The engine is off, but he's not ready to get out of the car. Turning the key was more of an automatic gesture. His father's voice echoes somewhere in a memory, reminding him to save his gas instead of wasting it.
This car smells like his father. Something about the leather and the faint smoke brings an image of the old man to the forefront of his mind. Dad didn't smoke when Chuck knew him, but the garage held that lingering scent from before his time, and the stench clung to Dad's clothes after he spent long hours tinkering on some old machine that might never run again.

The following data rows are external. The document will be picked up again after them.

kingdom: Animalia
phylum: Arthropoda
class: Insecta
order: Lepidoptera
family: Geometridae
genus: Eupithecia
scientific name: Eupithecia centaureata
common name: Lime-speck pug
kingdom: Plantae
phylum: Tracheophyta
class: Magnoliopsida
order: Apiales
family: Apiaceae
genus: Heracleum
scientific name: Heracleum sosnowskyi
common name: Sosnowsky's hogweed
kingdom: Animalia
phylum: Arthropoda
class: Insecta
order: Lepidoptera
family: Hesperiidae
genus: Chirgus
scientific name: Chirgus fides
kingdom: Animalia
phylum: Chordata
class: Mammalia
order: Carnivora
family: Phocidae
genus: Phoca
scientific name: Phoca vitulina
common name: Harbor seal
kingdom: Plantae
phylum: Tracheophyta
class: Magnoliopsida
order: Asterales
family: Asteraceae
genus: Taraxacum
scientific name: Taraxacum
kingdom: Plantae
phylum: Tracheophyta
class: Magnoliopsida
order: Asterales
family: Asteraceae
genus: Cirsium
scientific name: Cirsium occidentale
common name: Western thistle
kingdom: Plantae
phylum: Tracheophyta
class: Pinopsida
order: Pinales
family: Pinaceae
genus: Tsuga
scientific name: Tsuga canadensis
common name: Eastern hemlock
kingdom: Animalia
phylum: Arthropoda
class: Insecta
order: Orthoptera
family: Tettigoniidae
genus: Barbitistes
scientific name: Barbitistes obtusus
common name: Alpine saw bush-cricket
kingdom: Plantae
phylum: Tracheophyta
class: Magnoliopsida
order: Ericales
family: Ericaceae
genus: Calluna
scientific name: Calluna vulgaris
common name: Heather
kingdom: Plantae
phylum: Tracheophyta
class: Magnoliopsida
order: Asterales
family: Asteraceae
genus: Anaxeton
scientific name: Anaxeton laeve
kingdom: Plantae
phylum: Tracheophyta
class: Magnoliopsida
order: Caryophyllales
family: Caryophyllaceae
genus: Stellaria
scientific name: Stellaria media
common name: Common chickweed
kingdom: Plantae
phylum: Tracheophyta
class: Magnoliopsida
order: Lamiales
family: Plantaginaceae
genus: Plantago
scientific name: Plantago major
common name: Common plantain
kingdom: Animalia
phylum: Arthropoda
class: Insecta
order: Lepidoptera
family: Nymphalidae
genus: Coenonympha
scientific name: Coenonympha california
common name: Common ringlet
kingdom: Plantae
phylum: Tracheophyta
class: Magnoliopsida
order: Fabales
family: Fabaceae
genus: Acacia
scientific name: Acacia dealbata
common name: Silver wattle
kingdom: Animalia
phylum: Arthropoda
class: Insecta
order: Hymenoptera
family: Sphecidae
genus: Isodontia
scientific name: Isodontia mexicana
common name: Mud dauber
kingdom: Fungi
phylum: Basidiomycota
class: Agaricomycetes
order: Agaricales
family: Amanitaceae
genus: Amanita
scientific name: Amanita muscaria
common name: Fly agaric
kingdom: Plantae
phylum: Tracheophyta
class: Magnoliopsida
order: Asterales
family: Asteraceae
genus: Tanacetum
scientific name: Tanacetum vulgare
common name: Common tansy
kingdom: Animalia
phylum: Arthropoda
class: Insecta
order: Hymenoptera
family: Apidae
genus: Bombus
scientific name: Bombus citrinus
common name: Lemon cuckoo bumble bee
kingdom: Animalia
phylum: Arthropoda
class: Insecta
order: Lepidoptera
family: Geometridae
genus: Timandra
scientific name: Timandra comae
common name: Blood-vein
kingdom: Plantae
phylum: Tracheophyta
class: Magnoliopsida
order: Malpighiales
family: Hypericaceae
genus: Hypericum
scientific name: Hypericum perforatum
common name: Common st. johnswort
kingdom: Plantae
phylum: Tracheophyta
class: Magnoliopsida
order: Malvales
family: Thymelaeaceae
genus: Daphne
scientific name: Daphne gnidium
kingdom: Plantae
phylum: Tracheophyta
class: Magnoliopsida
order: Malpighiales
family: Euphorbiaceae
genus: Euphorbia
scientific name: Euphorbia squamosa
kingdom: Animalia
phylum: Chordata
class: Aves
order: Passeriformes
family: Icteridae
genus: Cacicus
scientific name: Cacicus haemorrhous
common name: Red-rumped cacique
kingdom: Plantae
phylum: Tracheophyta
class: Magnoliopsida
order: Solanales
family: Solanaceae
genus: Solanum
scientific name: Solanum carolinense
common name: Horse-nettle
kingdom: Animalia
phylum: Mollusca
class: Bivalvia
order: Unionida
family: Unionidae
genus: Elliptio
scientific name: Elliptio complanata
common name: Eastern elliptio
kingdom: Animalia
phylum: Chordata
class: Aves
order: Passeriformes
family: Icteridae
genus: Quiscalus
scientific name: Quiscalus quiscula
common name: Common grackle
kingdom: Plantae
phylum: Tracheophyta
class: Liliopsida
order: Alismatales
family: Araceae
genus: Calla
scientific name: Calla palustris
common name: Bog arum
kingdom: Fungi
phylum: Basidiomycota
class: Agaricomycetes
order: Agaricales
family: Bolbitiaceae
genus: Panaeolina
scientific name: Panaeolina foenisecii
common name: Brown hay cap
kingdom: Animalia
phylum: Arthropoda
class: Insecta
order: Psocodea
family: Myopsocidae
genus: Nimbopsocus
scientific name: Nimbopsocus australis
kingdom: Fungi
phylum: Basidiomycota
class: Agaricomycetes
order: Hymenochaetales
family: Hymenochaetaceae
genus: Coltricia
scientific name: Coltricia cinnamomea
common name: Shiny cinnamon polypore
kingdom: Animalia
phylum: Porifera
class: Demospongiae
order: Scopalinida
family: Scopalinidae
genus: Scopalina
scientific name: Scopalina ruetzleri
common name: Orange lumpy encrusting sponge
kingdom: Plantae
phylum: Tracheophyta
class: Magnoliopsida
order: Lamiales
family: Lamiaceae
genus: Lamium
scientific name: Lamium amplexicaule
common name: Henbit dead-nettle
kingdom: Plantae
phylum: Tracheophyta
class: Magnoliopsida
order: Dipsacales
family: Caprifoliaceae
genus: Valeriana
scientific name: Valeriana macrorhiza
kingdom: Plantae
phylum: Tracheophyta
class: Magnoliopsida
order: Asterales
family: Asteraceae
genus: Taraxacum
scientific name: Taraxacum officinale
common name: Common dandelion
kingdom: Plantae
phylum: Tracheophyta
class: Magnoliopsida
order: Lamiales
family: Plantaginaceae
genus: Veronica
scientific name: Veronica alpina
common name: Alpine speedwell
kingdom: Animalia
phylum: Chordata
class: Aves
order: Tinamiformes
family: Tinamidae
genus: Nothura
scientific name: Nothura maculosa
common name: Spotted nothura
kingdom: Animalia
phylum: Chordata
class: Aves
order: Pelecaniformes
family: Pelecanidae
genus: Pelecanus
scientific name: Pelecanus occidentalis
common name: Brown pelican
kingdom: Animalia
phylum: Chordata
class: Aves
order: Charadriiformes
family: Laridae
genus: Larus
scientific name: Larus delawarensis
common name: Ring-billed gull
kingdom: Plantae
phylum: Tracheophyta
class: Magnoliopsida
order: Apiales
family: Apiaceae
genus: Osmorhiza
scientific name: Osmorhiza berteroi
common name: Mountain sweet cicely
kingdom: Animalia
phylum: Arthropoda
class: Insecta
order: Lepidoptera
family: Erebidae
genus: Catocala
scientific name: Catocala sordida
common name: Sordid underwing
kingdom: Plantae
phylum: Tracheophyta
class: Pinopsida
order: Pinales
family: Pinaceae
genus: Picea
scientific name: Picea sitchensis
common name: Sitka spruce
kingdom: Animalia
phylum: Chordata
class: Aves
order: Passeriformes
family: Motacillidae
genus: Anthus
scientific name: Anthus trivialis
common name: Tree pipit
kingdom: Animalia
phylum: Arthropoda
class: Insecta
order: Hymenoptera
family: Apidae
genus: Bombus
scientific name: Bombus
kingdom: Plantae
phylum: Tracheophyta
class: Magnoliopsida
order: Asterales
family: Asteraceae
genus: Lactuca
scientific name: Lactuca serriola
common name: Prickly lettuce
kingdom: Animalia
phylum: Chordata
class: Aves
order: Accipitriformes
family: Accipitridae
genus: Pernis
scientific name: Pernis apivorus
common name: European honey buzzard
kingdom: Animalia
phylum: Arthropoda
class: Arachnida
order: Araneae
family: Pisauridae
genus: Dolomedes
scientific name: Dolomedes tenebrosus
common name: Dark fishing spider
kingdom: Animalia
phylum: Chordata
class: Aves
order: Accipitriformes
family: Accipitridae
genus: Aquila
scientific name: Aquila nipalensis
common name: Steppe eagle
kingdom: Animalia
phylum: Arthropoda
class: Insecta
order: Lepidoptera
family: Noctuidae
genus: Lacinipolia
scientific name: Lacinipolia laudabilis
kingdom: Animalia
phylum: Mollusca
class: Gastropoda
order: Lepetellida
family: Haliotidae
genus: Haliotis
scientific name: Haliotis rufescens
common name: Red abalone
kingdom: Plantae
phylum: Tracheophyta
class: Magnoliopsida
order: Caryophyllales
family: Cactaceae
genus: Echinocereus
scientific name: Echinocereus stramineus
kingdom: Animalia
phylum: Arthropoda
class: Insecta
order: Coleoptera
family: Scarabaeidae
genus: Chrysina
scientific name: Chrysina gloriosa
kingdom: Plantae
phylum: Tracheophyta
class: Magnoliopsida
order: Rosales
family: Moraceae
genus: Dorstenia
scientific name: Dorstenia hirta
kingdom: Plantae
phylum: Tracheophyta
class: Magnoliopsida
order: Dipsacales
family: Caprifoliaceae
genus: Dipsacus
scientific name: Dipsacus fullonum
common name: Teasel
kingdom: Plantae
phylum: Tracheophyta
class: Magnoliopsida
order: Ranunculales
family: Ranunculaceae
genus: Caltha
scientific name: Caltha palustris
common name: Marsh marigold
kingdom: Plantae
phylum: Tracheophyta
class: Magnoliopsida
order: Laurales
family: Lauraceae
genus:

The car he sits in now, waiting outside the house, had been one of those machines, back when he was just a kid and driving was a far-off fantasy. Dad had bought it used from the neighbor down the street, and together he and Dad had rolled it to their house. It didn't run then. And now Chuck could not imagine driving anything else.
This is all Dad had left him, an old boat of a car. Few memories, good or bad. Just a car that ran well despite its age and wearing down.
Chuck knows that he's getting older and wearing down, too. His patience is not what it used to be, and he spends a few evenings each week alone with a six pack and his thoughts. So maybe Dad left him more than a car, after all.
The porch light comes on, and Chuck sighs, knowing he can't hide out here much longer. Nieces and nephews are huddled in the window. They're excited to see him, but they don't understand why. He knows it's more about the bag of presents in his trunk and less about his sparkling personality. Like a cheap champagne, he's not so much "sparkling" as he is explosive and bitter.
Dad left him some sarcasm, too.
He could turn the car back on. He could drive away, and save himself the agony of small talk and empty compliments and questions he can't answer. He could turn around and never come back.
But he won't. His father's voice reminds him that that would be a waste of gas. And Chuck refuses to allow himself to be any more of a waste.